# Toro S620 manufacture year?



## wallaceroger (Oct 7, 2019)

Hi guys, I'm brand new here. I bought a Toro S620 from a guy today and haven't been able to find out what year it was made. I can't find the serial# label so I guess it's probably come off at some point. It reminded me of the Jacobsen Sno-Burst my dad had when I was growing up. :smile2:



I know these were made for several years from the 80s to the 90s. Mine does not have the electric start, it's pullcord only. It starts and runs fine, but I wanted to find the correct manual for it online and see what parts are available if and when I need them.


----------



## Grunt (Nov 11, 2013)

Welcome to SBF. The S-620 replaced the S-200 and I would guess it is a late 80's model. Parts and manuals can be found on Toro's web site. 


https://www.toro.com/en/parts/partdetails?id=2964


----------



## malisha1 (Nov 16, 2018)

Pictures say a thousand words.

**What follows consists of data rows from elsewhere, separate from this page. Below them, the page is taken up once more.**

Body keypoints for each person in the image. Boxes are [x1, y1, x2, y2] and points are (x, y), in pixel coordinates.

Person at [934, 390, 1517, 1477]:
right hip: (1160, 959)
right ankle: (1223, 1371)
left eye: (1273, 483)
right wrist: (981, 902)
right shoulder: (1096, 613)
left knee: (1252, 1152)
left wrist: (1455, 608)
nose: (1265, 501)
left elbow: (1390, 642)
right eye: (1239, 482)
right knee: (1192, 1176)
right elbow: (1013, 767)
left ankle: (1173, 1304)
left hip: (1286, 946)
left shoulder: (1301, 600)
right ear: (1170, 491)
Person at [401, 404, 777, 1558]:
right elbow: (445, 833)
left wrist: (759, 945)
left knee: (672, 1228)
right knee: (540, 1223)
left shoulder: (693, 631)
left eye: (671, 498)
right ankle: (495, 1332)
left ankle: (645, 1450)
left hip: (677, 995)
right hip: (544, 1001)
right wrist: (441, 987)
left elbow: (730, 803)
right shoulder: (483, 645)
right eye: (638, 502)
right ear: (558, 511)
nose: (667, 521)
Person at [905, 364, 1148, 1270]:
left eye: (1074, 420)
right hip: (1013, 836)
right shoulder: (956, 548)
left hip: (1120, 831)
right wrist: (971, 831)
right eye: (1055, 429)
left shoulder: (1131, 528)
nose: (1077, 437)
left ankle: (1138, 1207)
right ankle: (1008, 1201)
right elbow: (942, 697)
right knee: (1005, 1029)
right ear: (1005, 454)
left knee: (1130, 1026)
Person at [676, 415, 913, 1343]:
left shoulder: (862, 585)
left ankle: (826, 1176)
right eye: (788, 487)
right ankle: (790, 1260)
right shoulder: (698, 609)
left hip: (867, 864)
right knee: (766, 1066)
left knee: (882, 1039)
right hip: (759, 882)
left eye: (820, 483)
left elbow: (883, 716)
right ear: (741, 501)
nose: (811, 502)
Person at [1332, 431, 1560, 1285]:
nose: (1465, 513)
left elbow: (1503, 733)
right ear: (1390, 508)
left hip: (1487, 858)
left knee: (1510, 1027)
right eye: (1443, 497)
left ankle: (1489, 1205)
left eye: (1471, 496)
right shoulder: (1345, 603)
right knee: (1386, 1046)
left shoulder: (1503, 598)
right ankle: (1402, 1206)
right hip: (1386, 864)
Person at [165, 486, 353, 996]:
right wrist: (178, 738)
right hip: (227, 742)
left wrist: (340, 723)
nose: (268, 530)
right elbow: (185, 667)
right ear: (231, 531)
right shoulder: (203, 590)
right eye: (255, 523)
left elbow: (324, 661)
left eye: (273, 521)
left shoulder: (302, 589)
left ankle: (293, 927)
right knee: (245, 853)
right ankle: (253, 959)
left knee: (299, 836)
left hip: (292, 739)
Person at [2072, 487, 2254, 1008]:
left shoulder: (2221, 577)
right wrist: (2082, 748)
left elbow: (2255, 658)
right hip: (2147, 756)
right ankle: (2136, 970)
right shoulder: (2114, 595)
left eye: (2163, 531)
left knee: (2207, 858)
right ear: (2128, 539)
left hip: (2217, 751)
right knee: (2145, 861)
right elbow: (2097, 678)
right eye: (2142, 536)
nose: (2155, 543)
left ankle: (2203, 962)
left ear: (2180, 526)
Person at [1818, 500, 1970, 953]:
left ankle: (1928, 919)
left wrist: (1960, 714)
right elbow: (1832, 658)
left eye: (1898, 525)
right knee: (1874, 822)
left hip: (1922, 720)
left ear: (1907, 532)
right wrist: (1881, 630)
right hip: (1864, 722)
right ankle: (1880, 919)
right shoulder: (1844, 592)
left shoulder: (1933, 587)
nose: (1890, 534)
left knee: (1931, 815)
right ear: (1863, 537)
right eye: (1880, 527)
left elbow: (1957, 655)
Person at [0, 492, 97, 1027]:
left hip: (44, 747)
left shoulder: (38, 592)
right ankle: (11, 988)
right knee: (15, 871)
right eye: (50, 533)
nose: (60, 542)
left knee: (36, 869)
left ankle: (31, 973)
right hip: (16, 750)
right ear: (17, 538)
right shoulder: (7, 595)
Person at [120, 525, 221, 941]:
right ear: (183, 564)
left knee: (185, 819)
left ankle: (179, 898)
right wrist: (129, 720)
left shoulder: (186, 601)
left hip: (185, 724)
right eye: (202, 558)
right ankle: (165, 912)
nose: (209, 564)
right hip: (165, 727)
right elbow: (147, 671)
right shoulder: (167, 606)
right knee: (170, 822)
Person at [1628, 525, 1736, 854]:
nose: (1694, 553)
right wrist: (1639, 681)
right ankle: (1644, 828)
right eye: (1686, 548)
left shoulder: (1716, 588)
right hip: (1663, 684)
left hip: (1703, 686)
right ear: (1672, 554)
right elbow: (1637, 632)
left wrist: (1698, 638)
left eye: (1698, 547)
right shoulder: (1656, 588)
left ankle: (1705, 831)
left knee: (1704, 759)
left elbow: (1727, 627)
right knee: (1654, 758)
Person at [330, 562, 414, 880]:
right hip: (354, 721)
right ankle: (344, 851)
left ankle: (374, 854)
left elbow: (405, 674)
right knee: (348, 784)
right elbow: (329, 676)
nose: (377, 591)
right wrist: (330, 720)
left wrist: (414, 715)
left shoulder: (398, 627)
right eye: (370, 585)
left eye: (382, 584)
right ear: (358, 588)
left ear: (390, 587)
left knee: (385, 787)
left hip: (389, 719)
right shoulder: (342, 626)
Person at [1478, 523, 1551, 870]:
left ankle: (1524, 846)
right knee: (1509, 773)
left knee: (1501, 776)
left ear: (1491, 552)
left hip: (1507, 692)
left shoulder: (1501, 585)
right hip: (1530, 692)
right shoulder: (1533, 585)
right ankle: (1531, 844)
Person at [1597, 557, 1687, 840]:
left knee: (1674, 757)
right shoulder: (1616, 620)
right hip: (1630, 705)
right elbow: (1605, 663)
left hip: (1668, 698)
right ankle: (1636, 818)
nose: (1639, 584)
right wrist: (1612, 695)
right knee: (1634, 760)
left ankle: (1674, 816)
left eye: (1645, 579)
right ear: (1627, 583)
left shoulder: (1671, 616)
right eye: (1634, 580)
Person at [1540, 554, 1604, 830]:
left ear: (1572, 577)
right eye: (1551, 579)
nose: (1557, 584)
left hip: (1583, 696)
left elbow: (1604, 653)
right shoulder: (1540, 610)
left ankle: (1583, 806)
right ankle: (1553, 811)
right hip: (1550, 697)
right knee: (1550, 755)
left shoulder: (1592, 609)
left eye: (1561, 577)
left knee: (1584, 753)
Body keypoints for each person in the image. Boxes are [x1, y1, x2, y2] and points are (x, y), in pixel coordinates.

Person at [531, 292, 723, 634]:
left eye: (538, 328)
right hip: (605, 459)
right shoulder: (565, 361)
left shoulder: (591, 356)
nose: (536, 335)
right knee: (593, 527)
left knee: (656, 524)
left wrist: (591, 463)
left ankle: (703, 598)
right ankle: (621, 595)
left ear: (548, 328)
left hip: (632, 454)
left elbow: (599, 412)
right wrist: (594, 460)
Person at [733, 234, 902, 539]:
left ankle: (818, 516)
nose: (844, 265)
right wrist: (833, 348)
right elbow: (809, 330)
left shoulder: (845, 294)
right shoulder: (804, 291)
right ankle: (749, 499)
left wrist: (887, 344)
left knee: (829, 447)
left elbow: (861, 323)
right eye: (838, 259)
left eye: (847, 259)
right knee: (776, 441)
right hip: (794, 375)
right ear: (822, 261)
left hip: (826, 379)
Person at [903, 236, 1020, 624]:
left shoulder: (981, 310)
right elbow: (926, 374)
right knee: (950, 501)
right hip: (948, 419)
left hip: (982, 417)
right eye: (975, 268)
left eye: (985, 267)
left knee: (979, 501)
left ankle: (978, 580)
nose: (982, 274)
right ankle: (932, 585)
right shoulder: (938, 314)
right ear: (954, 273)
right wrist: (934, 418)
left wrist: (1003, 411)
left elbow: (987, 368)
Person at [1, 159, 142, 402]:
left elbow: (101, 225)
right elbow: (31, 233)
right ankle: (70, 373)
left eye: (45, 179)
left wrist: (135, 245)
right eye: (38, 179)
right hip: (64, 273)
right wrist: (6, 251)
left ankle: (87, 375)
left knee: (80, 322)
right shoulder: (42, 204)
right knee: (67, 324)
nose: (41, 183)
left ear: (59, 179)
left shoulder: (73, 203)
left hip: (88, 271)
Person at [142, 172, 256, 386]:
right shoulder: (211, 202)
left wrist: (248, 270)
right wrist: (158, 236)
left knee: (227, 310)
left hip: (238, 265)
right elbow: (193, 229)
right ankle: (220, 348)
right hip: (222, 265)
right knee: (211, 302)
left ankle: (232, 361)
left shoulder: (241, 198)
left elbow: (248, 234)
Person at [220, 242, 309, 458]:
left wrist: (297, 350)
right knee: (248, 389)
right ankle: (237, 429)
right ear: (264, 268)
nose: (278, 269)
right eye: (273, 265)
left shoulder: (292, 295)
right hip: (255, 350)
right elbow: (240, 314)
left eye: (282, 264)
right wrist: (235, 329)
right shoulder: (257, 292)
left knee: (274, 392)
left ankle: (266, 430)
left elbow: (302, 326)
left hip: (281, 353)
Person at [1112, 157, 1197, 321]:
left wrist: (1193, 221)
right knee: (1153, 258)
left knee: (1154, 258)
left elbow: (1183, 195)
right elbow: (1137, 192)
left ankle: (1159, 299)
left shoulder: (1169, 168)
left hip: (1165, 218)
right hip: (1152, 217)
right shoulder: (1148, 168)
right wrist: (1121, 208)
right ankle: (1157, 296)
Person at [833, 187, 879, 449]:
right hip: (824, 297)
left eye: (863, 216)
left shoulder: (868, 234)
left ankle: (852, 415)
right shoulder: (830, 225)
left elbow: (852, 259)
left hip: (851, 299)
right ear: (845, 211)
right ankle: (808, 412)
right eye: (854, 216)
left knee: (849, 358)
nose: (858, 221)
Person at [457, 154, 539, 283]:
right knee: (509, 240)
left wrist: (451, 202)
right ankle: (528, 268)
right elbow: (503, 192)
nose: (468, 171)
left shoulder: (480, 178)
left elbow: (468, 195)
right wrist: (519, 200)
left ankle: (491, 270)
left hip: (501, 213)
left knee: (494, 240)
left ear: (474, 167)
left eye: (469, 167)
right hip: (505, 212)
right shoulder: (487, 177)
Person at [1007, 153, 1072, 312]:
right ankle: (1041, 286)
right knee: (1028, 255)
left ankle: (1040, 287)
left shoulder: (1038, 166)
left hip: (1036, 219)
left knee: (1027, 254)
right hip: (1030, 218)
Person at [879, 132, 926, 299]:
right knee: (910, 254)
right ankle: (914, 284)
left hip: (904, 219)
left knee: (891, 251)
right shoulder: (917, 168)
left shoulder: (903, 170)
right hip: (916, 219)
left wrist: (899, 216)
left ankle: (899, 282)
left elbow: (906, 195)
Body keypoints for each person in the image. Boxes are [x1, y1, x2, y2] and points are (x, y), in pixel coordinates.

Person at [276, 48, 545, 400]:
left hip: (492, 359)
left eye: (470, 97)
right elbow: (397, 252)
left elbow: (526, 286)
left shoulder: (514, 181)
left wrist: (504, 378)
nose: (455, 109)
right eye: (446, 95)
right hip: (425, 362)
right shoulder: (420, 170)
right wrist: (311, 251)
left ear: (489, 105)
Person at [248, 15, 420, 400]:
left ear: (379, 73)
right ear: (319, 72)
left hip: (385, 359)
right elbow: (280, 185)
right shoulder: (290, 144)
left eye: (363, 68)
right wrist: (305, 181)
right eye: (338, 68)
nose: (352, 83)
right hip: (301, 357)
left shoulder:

Put up pics


----------



## Grunt (Nov 11, 2013)

Look for a metal tag bolted to the side of the motor-


----------



## UNDERTAKER (Dec 30, 2013)

*ALOHA From The Paradise City. :smiley-rpg027::smiley-rpg027::smiley-rpg027::smiley-rpg027::smiley-rpg027:*


----------



## wallaceroger (Oct 7, 2019)

Here are a couple photos. I tried to find the engine tag but it's currently in a small basement bathroom (don't ask), and not much room to work to remove the cover all the way.


Thanks guys!


----------



## James K (Mar 6, 2021)

Hello. The model number of that particular Toro snow blower is 38165. The Toro S-620 was made from 1985 to 1991. The electric start model was 38162. The tag on the engine is at the bottom. It is a Tecumseh engine tag.


----------



## James K (Mar 6, 2021)

I take that back. The 620 was made from 1984 to 1991.


----------



## db130 (Feb 16, 2013)

edit: didn't notice the OP's 2019 start date, will create my own thread.


----------